By Ashley Lodato
Elsewhere in the newspaper I wrote about The Merc Playhouse’s upcoming production of the sci-fi smash “Little Shop of Horrors,” and in the process learned some fun facts about the play’s director and Winthrop resident Stephen Kish.
Kish grew up in drama classes and school productions, but in college scaled back his theatrical ambitions in favor of his other great love: music. But before committing himself fully to music he did have a brief brush with the fame and fortune that everyone knows are part and parcel of being a professional actor.
Did you see the 1991 film “Necessary Roughness”? Don’t feel bad — neither did I. I did, however, see “Any Given Sunday,” which was the movie Kish initially told me he worked as an extra in. “I haven’t thought of that in years,” Kish said. Which explains why two days later he realized that he wasn’t actually in “Any Given Sunday” — he was actually in “Necessary Roughness.” Kish’s confusion is understandable, given that both films are about football teams whose glory days have past but who nurture dreams of revived success.

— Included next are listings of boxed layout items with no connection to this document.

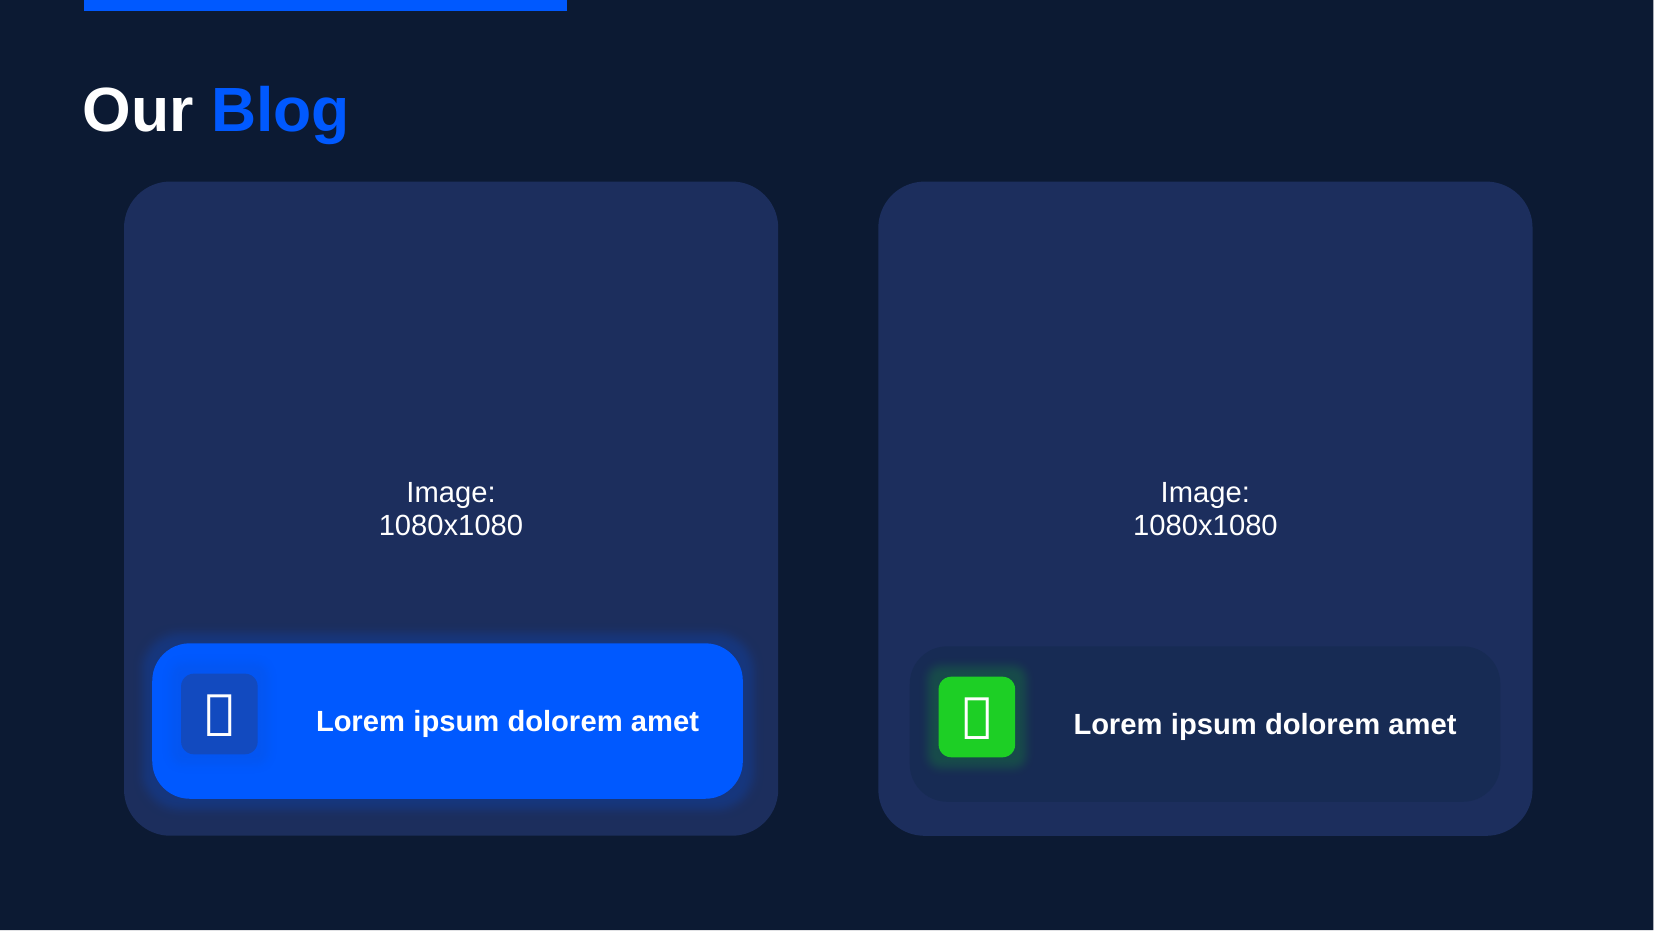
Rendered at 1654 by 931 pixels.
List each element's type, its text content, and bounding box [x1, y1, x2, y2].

text_box  [181, 673, 258, 755]
title Our Blog [82, 75, 1576, 188]
text_box [909, 646, 1501, 802]
text_box Lorem ipsum dolorem amet [280, 670, 714, 772]
text_box  [938, 676, 1016, 758]
text_box Image: 1080x1080 [878, 188, 1533, 836]
text_box [152, 643, 743, 799]
text_box Image: 1080x1080 [124, 188, 779, 836]
text_box Lorem ipsum dolorem amet [1038, 673, 1471, 775]
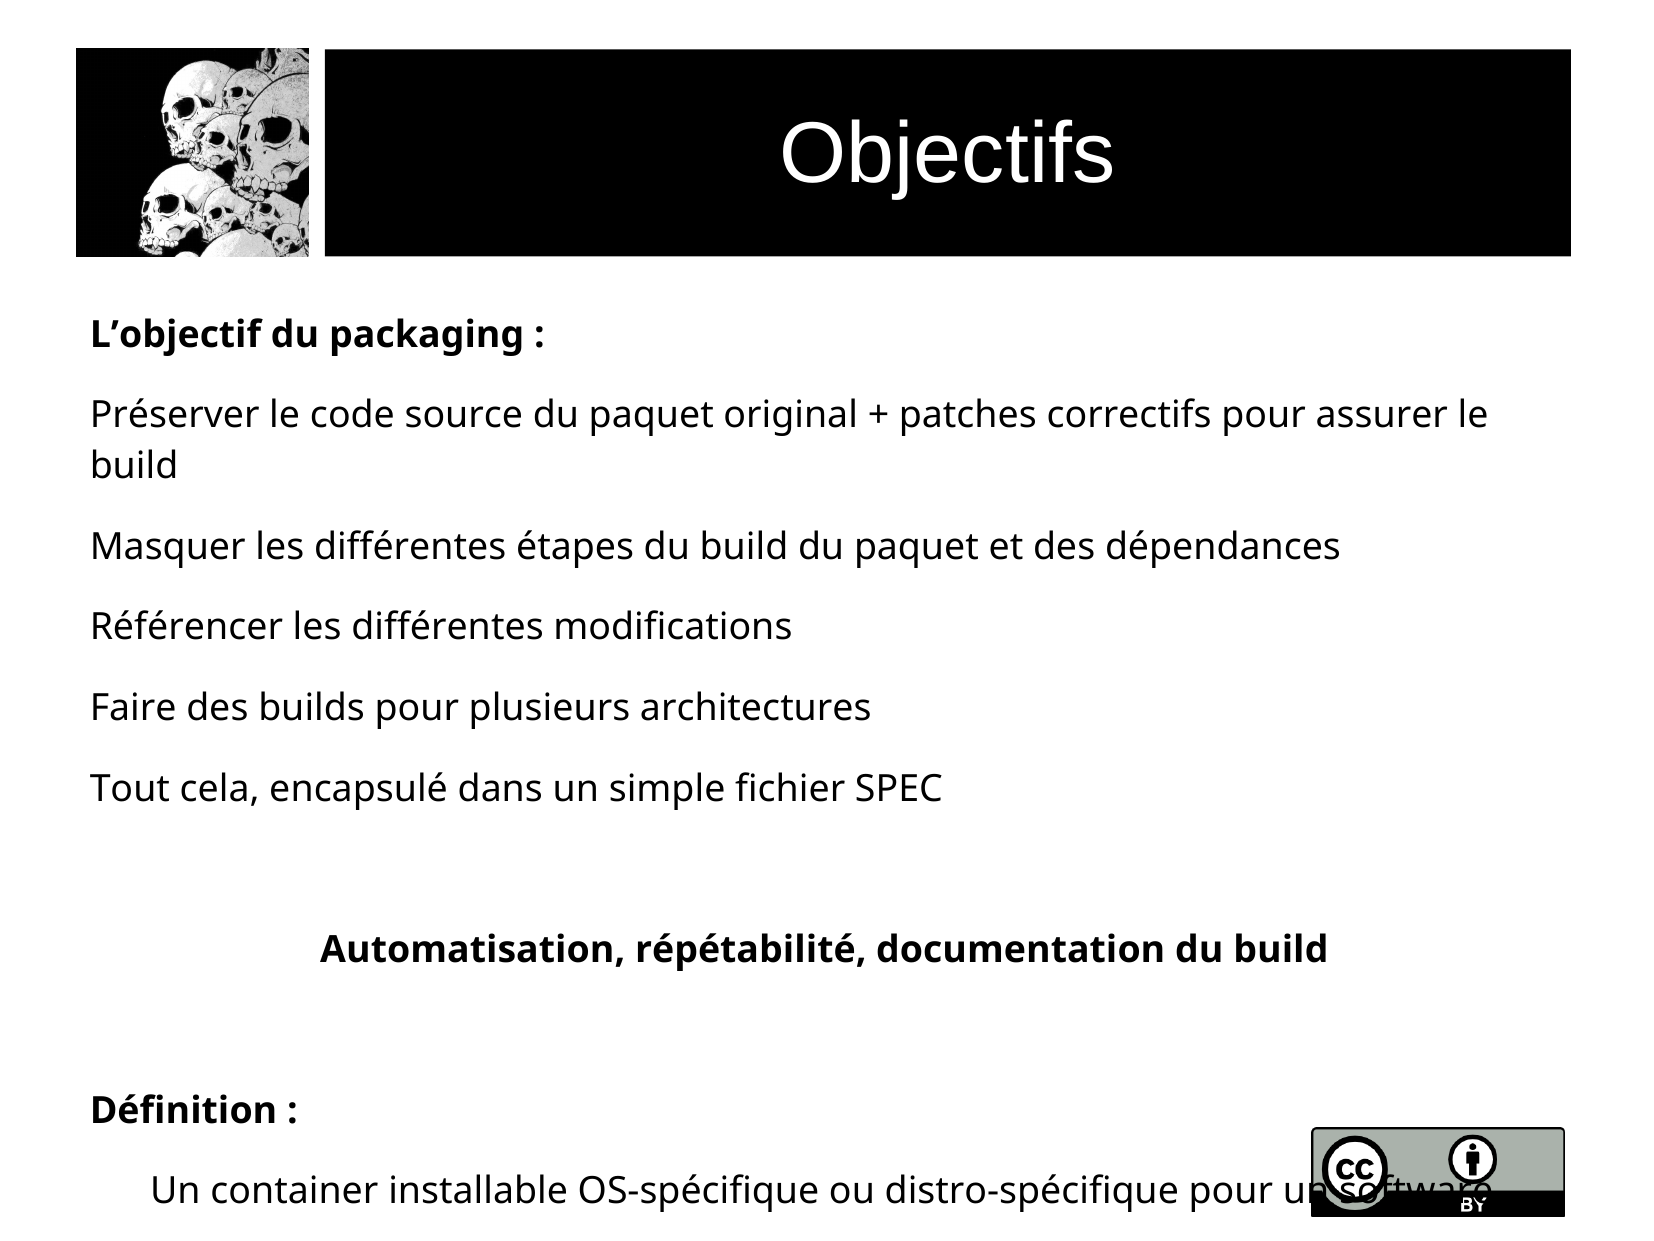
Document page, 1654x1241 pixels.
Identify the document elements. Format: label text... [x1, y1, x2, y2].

picture [1311, 1127, 1565, 1217]
text_box L’objectif du packaging : Préserver le code source du paquet original + patches correctifs pour assurer le build Masquer les différentes étapes du build du paquet et des dépendances Référencer les différentes modifications Faire des builds pour plusieurs architectures Tout cela, encapsulé dans un simple fichier SPEC Automatisation, répétabilité, documentation du build Définition : Un container installable OS-spécifique ou distro-spécifique pour un software [75, 300, 1576, 1105]
picture [76, 48, 309, 257]
title Objectifs [324, 49, 1571, 257]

Anyway, Kish’s role as a football fan in a stadium full of tens of thousands of fans isn’t the interesting part of his experience as a professional actor. The interesting part is that most of those other tens of thousands of football fans in the stadium with Kish were actually cardboard cutouts he created.

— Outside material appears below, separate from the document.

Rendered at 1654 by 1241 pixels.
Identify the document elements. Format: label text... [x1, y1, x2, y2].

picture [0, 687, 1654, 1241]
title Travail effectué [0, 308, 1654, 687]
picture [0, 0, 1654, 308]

“The film’s budget didn’t include hiring 40,000 people as extras,” says Kish, “so they hired some of us to help build and costume cardboard cutouts of people.” After building all these fiber friends, Kish and the rest of the crew positioned the two-dimensional fans strategically in the stadium, so that when the camera did close-ups on the audience it focused on the section that was filled with real-human extras, then when it panned out for the crowd shots it showed the inert, unemotional, unthinking, heartless, phony people. Modeled on the current U.S. Senate majority, no doubt.
After “Necessary Roughness” wrapped, Kish finished college and went on to a 20-year career in music with his guitar, working gigs, doing studio work, and serving as a session player. When he moved to the Methow Valley, he enjoyed attending shows at The Merc and two years ago he was hired as The Merc’s technical director.
I’m not sure whether Kish plans to try the ol’ cardboard cutout trick to try to make us believe that “Little Shop of Horrors” plays to full houses every night, but given the broad appeal of this show and the likelihood that the seats will be filled by real humans, I’m guessing he won’t even have the opportunity.